Eşekten düşenin halini, eşekten düşene sor demişler ya, burada mutlaka senin yaşadıklarını yaşayan, yaşamasa da hayat tecrübesi ile yön gösterebilecek aklı selim insanlar var. O yüzden negatif yorumlara takılma, sen yinede sor dertleş.
*Evlenmeden önce seni o şekilde tanıyıp, kısıtlamaya çalışan erkek egolarını tatmin ediyordur, seni üzmek adına kurallar koyan adam gerçekten sevmiyordur ve bencildir. Seni pantolonsuzluğa alıştıracak adam, kendisi pantolon giyen bir eşi kabul edip etmeyeceğine karar verip ona göre davranmalıydı.
*Arkadaşlarını seçecek akla ve mantığa sahip olduğunu düşünecek kadar senin kişiliğine güvenmeli, seni güdülecek biri gibi değil gerektiğinde fikir alabileceği bir hayat arkadaşı olarak görmeli.
*Lafını kabul ettiremediği, senin karşı çıktığın konularda kaba kuvvetle yada bağırarak seni sindirmeye çalışması tamamen güçsüzlüğün göstergesi. Çünkü yarım aklıyla senin aklını yenemiyor. Böyle birinin seni yönetmesine izin verme.
*Arkadaşınla görüşmen konusunda sana geçerli bir sebep sunamayıp, kıza iftira atması çok çok çirkin. Arkadaşının böyle bir niyeti olsaydı sen kesinlikle farkederdin ki, biz kadınlar bu tarz konuları fark etmekte erkeklere nazaran çok daha yetenekliyiz.
*Evet evliliğimizde yaşanan her şeyi ailemize anlatmak, o sorumluluğu alamadığımızı gösterir ama bu sürekli olan ve evliliğin yapısını bozan şeyler için geçerli değil. Bir gün ipleri kopardığında "hayırdır mutluydunuz, tekrar deneyin" tepkilerini görmene sebep olacak. Ama bilirlerse "kızımız sabretti, çabaladı ama olmadı" demeleri sana daha çok destek olmalarına sebep olur.
*Kapanmak bir erkeğin güdülerini tatmin için yapılacak bir şey değil. Sen istiyorsan, okuyup araştırıp kendini inandırıp yinede istiyorsan yapılabilecek bir şey. Sırf eşim istiyor diye kapanırsan pişman olursun, çünkü aklın hep önceki halinde kalacak. Seni kapalı tanımadı zaten, madem bu kadar rahatsız kendi dünya görüşüne uygun bir eş seçmeliydi o zaman.
Senin hatan aslında eşinden daha büyük. İnsan ne ederse kendine eder derler ya çok doğru.

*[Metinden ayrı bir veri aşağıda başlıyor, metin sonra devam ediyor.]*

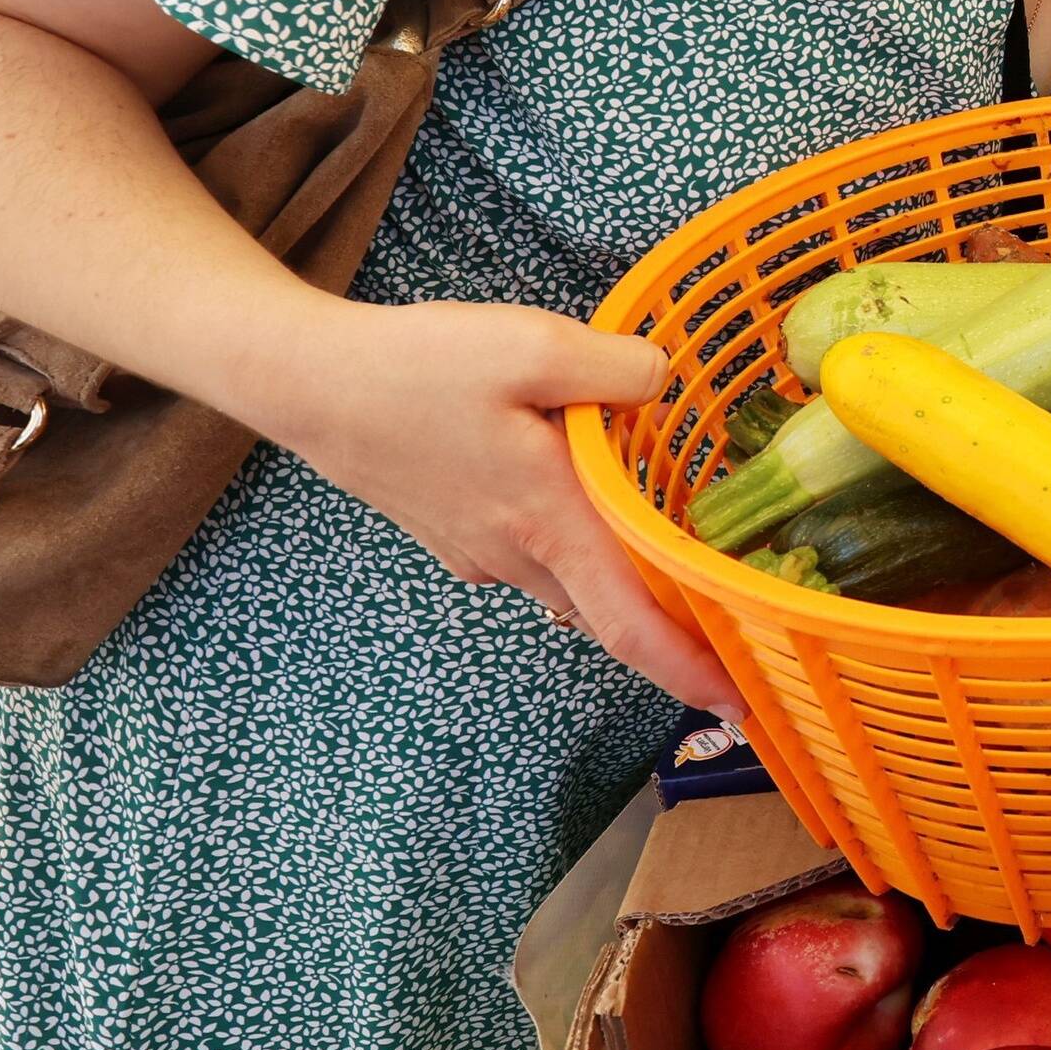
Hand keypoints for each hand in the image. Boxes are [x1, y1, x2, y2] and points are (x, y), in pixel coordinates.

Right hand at [253, 298, 739, 713]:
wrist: (310, 384)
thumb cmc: (416, 369)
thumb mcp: (533, 346)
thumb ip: (618, 370)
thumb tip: (664, 386)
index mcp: (549, 524)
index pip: (631, 625)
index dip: (689, 670)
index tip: (740, 703)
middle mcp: (516, 557)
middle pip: (609, 613)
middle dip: (671, 633)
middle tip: (732, 630)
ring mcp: (480, 553)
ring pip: (571, 586)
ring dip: (621, 588)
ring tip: (675, 566)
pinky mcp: (455, 534)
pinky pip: (534, 560)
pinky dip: (575, 553)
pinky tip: (587, 508)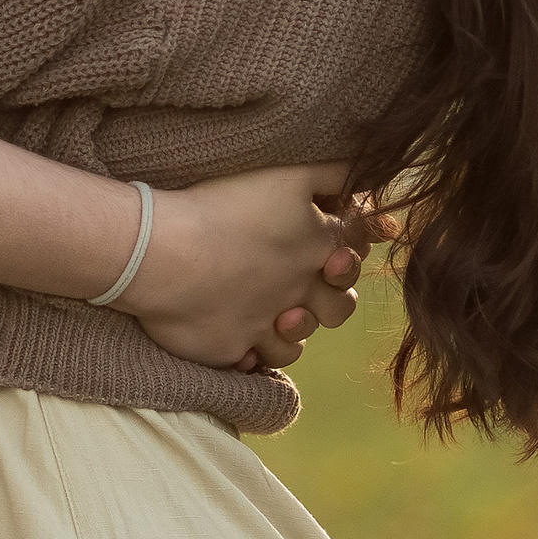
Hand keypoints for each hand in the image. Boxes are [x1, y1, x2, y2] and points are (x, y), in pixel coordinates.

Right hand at [121, 166, 367, 373]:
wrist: (161, 252)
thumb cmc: (223, 205)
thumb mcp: (288, 176)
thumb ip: (336, 175)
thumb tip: (376, 189)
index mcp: (316, 249)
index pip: (354, 253)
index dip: (347, 248)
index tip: (329, 242)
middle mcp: (299, 293)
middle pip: (338, 308)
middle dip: (330, 297)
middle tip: (297, 279)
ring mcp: (265, 326)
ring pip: (297, 342)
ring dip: (290, 329)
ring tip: (267, 310)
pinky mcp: (232, 349)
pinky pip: (253, 362)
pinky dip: (250, 352)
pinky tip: (237, 333)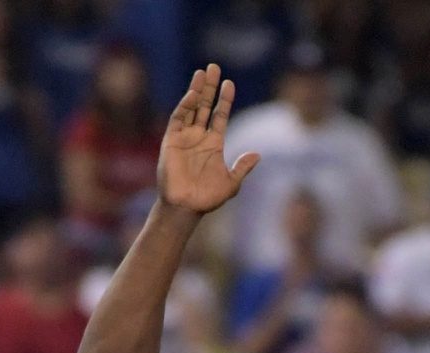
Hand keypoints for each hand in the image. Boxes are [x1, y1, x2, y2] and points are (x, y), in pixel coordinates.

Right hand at [157, 64, 258, 215]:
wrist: (186, 207)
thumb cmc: (207, 199)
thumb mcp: (231, 183)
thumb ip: (242, 168)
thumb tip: (257, 155)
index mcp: (213, 144)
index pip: (220, 115)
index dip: (225, 99)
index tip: (229, 83)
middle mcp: (198, 137)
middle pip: (205, 106)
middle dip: (210, 87)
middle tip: (213, 67)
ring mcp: (185, 137)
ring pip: (192, 108)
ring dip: (197, 90)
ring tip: (203, 72)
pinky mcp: (171, 140)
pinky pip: (178, 118)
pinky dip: (185, 106)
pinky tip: (194, 94)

Adam zaten önceden göstermiş kendini, sen üstünü örtmüşsün. Neden o istemiyor diye arkadaşınla görüşmüyorsun, düğününe gitmiyorsun, o el kaldırdığında sende ortalığı ayağa kaldırmıyorsun. Sen sindikçe artarak devam edecek, çünkü kabul eden boyun eğen olacaksın. Kendi hayatın hakkında bile söz hakkın kalmayacak. Ne demek doğmamış çocuğu yatılı hafızlık kursuna göndermek. Buna tek başına karar veremez ki. Bu bile senin söz hakkın olmayacak demek değil mi? Senin dünya görüşün çocuğununun hafız olmasımı, yoksa okuyup mesleğini eline almış, ayakları yere sağlam basan, istiyorsa da inancına göre yaşayabilen biri olması mı? Hadi kendi hayatına yapılan müdaheleleri kabul ettin, boyun eğdin yaşayıp gittin, peki ya çocuğunun hayatı? Onun mutsuzluğu?
Sen kendini 5/10 sene sonra nerede, nasıl görmek istiyorsan öyle davran, onu yap. Dünya yıkılmaz korkma, 5 sene önce hayatında bile olmayan, adını bile bilmediğin bir adam için kalan belki 50 seneni çöpe atma. Kalk yoluna bak. Eğer susar oturursan da kendinden başka kimseyi suçlama. Neyi istiyorsan onu yaşarsın.